For one position? To fill a department or company?
If added, keep the scope small: implement RFC 4122 v4 generation using crypto/rand.Read with correct version and variant bit handling, provide Parse and String, MarshalText and UnmarshalText, JSON Marshal and Unmarshal hooks, and database/sql Scanner and Valuer, and skip v1 MAC and time based generation by default because of privacy and cross-platform headaches.
Go’s core design philosophy is stability. This means backwards compatibility forever. But really, even more than that. The community is largely against “v2” libraries. After the first version is introduced, Go devs trend towards stability, live with its flaws, and are super hesitant to fix things with a “v2”.
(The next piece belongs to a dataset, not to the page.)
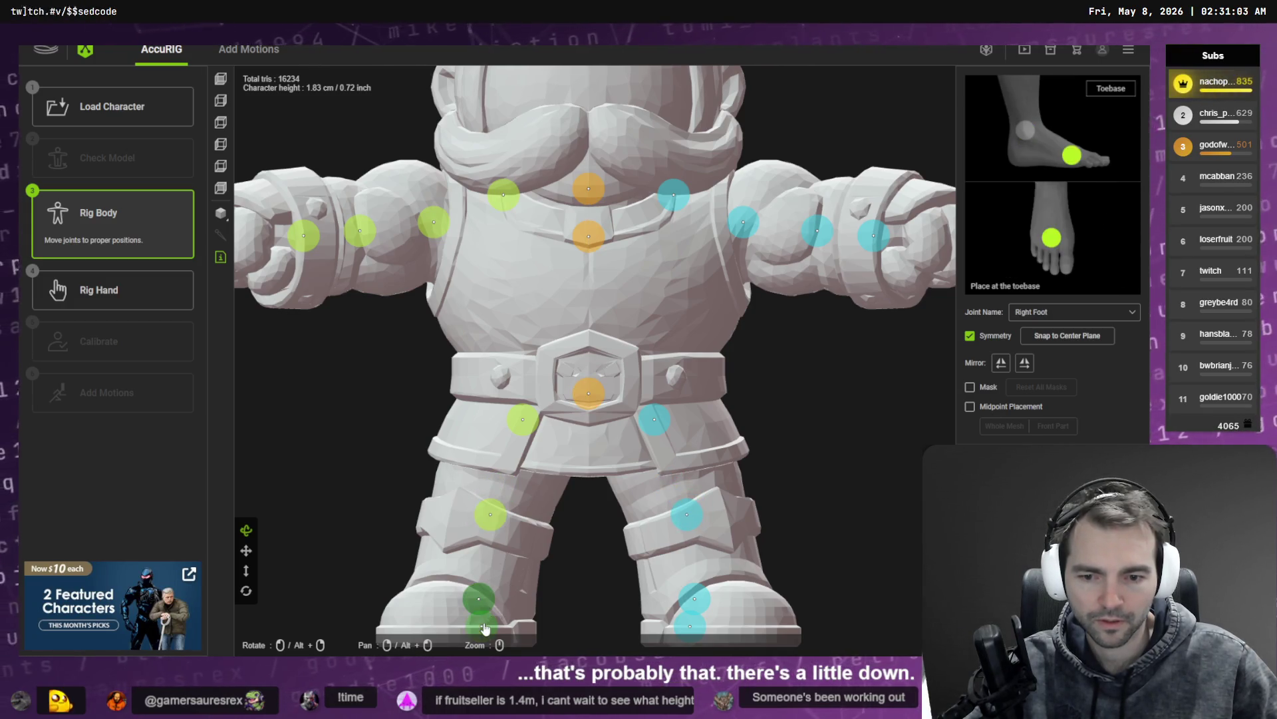
pyautogui.click(220, 166)
pyautogui.moveTo(597, 365); pyautogui.dragTo(534, 338)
There have been exceptions. After 20 years of the frankly horrible json library, a v2 one is in the works.
Most of the uuid concerns come from a place of concern. After the api is added to the standard library, it will be the canonical api forever.
There are surely pros and cons to this design philosophy. I just don’t understand why people who disagree with Go’s core goals don’t just use a different language? Sorry to take a jab here, but are we really short on programming languages that introduce the wrong v1 api, so then the language ends up with codebases that depend on v1, v2, and v3? (Looking at you Java, Python, and C#)
But regardless of API ergonomics, I would love to have UUID v4 and v7 in the stdlib.